In aboriginal or other primitive societies is the largest & strongest man usually the chief or not?

How are chiefs actually chosen in primitive societies? Best hunter, lover, dancer tale teller … what?

Is it usually the biggest, strongest, best fighter, best hunter type alpha male or are there more complex leadership criteria primitive peoples use?

A chief implies a social stratification of the classes and the chief is likely a hereditary position. A chief is going to have formal duties, obligations and powers. Egalitarian societies have what’s know as a “big man.” The big man doesn’t typically have any formal powers but people pay attention to him because he seems to know what’s going on, dispenses good advice and people like/respect him.

My anthropology professor in undergrad did ethnographies of and lived among several stone age cultures, and apart from systems that gave hereditary leadership positions, he descibed the “Big Men” of the group as ruling though general recognition of their intelligence and the force if their personality. Some of them he described as easily among the most intelligent men he’d ever met.

Normally it is one the the smartest who also is pretty strong. It tends to be a balance of parents, strength and wisdom.

It should also be recognized that the tribe may have several distinct leaders with different functions. The war leader may not be the same as the leader sought for his wisdom in peacetime. The shaman may have great authority in the spiritual realm.

As opposed to modern western democratic society, where the tallest man generally wins the election?

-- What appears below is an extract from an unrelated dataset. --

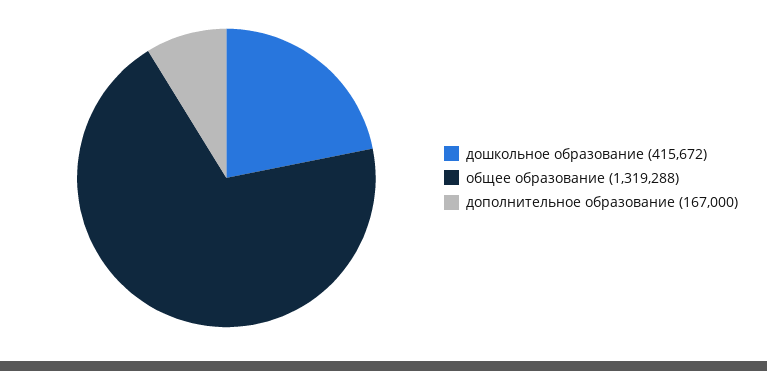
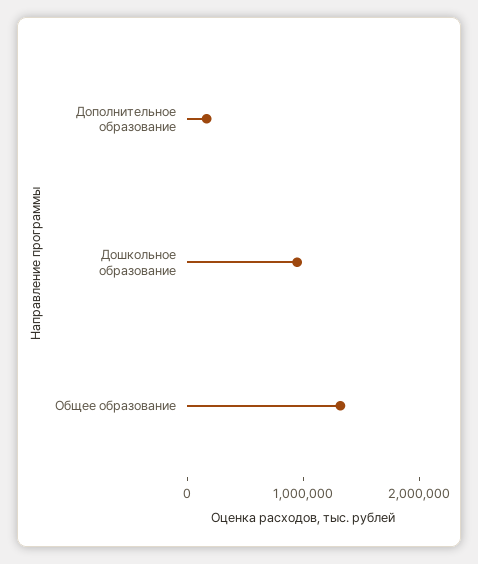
дошкольное образование: 415672 -> 1000000

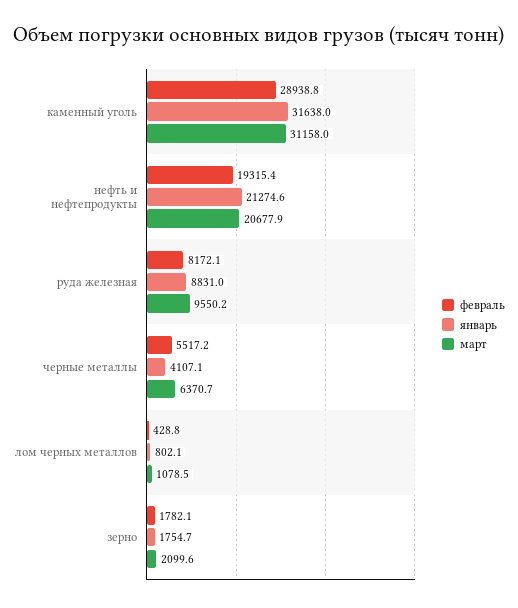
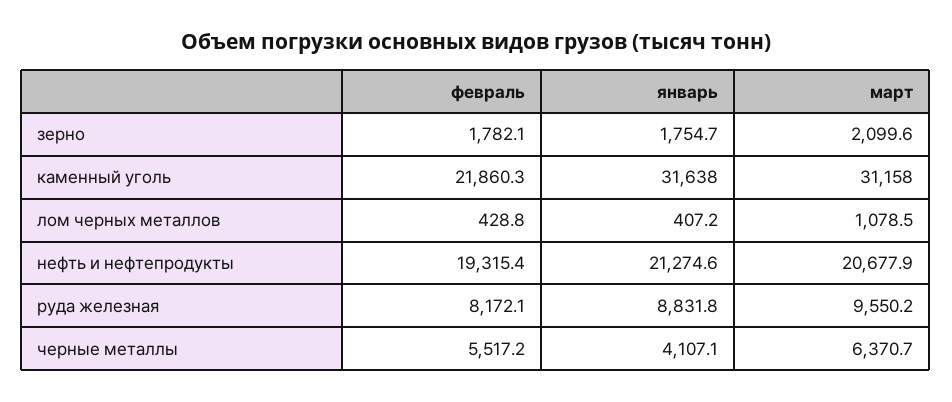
февраль, каменный уголь: 28938.8 -> 21860.3
январь, руда железная: 8831 -> 8831.8
январь, лом черных металлов: 802.1 -> 407.2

Also generally, the “leader” in the HG society I know best (Kalahari Bushmen) is kind of an ad hoc thing - generally there’s no day-to-day management of group function, lots of stuff happens by group consensus after debate, and as such, it’s the best “politicians”, the well-liked people with the history of good ideas, who tend to get the group to do what they want. Not necessarily men, either. But for e.g. negotiating with the authorities or the like, it’s usually an older man, so I’d say a combination of experience and intelligence, not brawn, is what works for a leader. But mostly experience. This also goes for roles like hunt leader, the younger, stronger men definitely take their lead from the older guys.

I know you didn’t necessarily ask them, but amongst our primate cousins, it is usually the most socially intelligent who holds onto power the longest. Those with strength due to have an advantage, but if they don’t have the support of others, they won’t last long. Amongst the capuchins I studied, the biggest, toughest males tended to be the second in command. In some cases, the biggest ones would also be the alpha, but they were socially astute rather than just being brutes.